Themes of home, displacement and belonging surfaced strongly in several shorts. Monument (2024), by Maksim Avdeev, reconstructs a father–son relationship through archival footage, recorded phone calls and family photographs. The result is a deeply personal collage where memory and politics intertwine.

Meanwhile, She Crossed (2025), directed by Daisy Ziyan Zhang, captures an unexpected connection between a student and a Colombian cleaning worker living in the United States. In just twenty minutes, the film manages to convey something many immigrants recognize instantly: the quiet exhaustion of living in another language and the persistent longing for home.

One of the festival’s most fascinating entries was Happyend (2024), by Neo Sora, son of legendary composer Ryuichi Sakamoto. After directing the moving documentary Ryuichi Sakamoto: Opus, Sora now ventures into fiction with a dystopian story set in a Japanese high school where new systems of surveillance begin to reshape student life. The film balances political tension with moments of youthful rebellion — all underscored by a musical sensibility that inevitably echoes his father’s legacy.

Politics and activism came to the forefront in Avant Drag (2024) by Fil Ieropoulos, a documentary following ten drag performers navigating police brutality, discrimination and cultural resistance. The film blends raw testimonies with striking visual symbolism, extravagant makeup and an unapologetically confrontational aesthetic.

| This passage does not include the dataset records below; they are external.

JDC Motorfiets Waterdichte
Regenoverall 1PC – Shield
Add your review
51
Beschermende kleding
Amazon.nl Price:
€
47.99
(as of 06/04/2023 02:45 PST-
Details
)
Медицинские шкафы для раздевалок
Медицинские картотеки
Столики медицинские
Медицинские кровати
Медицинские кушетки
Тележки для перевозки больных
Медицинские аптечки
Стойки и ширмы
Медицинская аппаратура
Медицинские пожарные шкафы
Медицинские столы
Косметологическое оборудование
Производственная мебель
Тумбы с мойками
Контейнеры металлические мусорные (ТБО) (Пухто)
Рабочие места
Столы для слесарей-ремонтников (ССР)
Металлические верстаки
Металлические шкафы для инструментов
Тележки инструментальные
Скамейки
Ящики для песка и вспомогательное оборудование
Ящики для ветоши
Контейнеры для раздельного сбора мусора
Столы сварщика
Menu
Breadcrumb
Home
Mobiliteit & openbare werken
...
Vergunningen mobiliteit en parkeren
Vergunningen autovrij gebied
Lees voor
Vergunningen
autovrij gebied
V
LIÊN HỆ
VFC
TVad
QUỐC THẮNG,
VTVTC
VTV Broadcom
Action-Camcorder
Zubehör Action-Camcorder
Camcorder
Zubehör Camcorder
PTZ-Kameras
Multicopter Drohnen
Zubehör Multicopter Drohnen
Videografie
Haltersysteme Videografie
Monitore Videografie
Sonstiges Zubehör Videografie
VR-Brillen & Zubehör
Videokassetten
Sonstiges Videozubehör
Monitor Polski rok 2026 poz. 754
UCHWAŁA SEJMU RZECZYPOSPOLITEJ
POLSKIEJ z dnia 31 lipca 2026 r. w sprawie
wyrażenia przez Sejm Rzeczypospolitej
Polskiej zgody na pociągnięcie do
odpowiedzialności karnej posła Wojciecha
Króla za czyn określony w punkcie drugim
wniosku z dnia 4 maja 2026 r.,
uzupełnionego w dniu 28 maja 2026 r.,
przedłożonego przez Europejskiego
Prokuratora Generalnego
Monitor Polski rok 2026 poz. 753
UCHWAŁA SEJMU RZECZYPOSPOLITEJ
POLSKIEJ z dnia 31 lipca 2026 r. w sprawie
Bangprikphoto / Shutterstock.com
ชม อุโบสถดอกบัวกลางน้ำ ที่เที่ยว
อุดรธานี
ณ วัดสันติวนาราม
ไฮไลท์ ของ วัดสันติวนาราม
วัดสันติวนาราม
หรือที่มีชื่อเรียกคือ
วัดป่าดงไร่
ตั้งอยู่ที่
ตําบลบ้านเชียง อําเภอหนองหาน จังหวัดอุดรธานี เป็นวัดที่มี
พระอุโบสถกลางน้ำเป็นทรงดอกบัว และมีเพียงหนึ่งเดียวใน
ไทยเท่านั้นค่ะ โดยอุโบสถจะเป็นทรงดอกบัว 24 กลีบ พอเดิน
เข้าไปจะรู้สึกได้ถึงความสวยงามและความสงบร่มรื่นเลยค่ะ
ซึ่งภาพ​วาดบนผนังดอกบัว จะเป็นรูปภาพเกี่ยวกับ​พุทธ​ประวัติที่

Finally, A Light That Never Goes Out (2025), by Lauri-Matti Parppei, closes the journey with something surprisingly intimate: the creative process itself. The film follows Pauli, a 29-year-old flutist returning home after a personal breakdown. As he reconnects with music alongside an old classmate, he begins to question everything he once believed about discipline, talent and artistic success. For anyone working in creative fields, the film hits close to home — exposing the fragile cocktail of fear, ego, doubt and necessity that fuels the act of making art.

By Sunday night, the numbers were already in: around a thousand tickets sold and screening rooms that felt very much alive. FilmFest Aachen began as a simple question — what if we tried? Three days later, the only question left was: when are we doing this again?

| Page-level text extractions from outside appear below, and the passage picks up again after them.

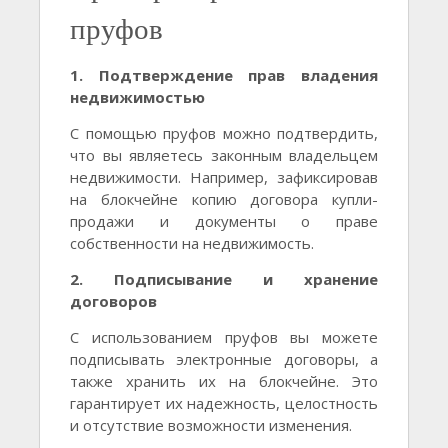
пруфов
1. Подтверждение прав владения
недвижимостью
С помощью пруфов можно подтвердить,
что вы являетесь законным владельцем
недвижимости. Например, зафиксировав
на блокчейне копию договора купли-
продажи и документы о праве
собственности на недвижимость.
2. Подписывание и хранение
договоров
С использованием пруфов вы можете
подписывать электронные договоры, а
также хранить их на блокчейне. Это
гарантирует их надежность, целостность
и отсутствие возможности изменения.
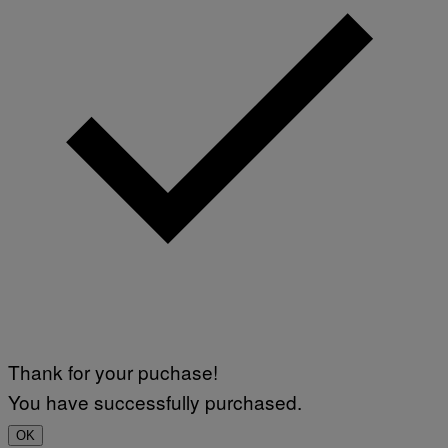
Thank for your puchase!
You have successfully purchased.
OK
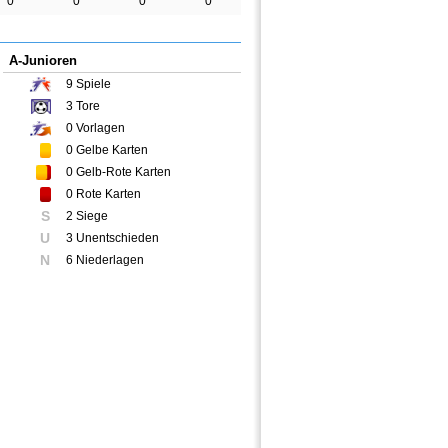
0
0
0
0
A-Junioren
9
Spiele
3
Tore
0
Vorlagen
0
Gelbe Karten
0
Gelb-Rote Karten
0
Rote Karten
S
2 Siege
U
3 Unentschieden
N
6 Niederlagen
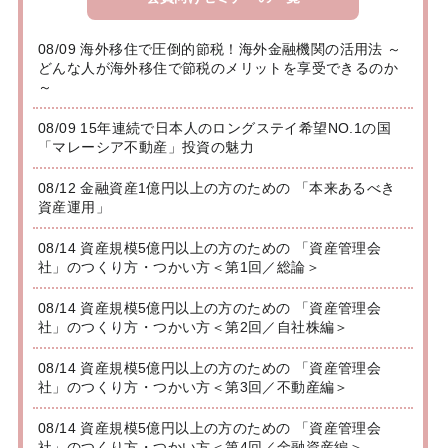
08/09 海外移住で圧倒的節税！海外金融機関の活用法 ～
どんな人が海外移住で節税のメリットを享受できるのか
～
08/09 15年連続で日本人のロングステイ希望NO.1の国
「マレーシア不動産」投資の魅力
08/12 金融資産1億円以上の方のための 「本来あるべき
資産運用」
08/14 資産規模5億円以上の方のための 「資産管理会
社」のつくり方・つかい方＜第1回／総論＞
08/14 資産規模5億円以上の方のための 「資産管理会
社」のつくり方・つかい方＜第2回／自社株編＞
08/14 資産規模5億円以上の方のための 「資産管理会
社」のつくり方・つかい方＜第3回／不動産編＞
08/14 資産規模5億円以上の方のための 「資産管理会
社」のつくり方・つかい方＜第4回／金融資産編＞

Thirty films, a handful of surprises, a few genuinely great discoveries and the reassuring feeling that cinema still finds its audience, even in places where you wouldn’t necessarily expect it. So yes, the first edition is officially over.

Lights on. People leaving the theatre. The usual festival fatigue setting in. As for me — I’m on my way back home. But if this is how it starts, someone better save me a seat for the next edition. I’ll definitely be back.


Special thanks to the FilmFest Aachen 2025 team for their warm welcome and generous invitation — particularly Niklas Michels, Milena Baumgart and Kalpok Guha.
Long live cinema. And long live FilmFest Aachen.